=== Source material ===
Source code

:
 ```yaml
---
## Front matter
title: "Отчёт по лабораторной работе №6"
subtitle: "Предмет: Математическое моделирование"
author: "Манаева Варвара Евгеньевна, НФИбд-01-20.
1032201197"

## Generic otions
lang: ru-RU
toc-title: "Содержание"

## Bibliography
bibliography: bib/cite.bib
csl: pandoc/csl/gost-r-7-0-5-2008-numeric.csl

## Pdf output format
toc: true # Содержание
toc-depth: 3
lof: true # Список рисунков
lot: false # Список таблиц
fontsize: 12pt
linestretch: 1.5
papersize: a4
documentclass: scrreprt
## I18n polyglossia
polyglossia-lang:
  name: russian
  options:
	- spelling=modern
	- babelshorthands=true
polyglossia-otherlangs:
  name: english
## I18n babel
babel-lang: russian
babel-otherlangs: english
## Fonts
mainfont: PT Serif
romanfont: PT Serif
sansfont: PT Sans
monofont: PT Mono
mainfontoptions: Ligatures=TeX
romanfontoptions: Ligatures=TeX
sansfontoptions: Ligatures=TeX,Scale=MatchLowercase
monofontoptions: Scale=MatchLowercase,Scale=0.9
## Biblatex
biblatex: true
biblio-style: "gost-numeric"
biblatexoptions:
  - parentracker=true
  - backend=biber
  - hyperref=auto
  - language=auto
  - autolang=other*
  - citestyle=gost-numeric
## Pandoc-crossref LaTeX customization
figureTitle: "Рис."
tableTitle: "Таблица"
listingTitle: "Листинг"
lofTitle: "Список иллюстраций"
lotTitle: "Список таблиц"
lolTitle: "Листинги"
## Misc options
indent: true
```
===
◆ Problem requirements ◆
Looking at the records, state how many lines contain "Scale" and write nothing besides that number.

◆ Exercise answer ◆
2